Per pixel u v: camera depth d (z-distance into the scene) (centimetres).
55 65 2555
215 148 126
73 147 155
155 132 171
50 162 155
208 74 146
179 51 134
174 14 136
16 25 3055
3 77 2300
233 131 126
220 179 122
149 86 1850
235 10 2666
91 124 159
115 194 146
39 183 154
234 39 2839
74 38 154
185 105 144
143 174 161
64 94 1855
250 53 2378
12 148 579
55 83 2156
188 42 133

* * *

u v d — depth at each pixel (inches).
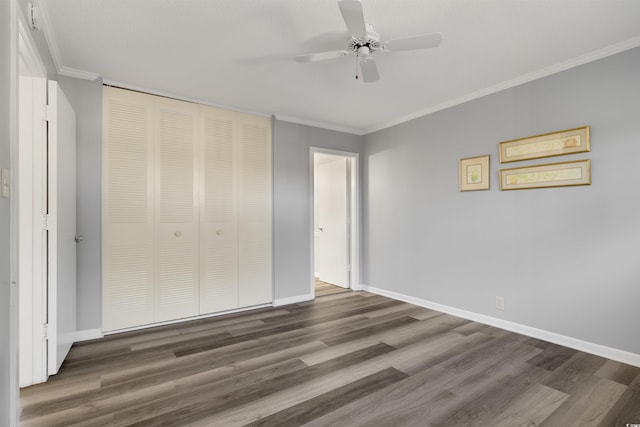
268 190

**Task requirements**.
Each line of the entries above that includes the string "depth" should be copied out.

**Written solution**.
Per pixel u v: camera depth d (z-distance into the scene) (centimetres).
u v d — depth at each pixel (inches).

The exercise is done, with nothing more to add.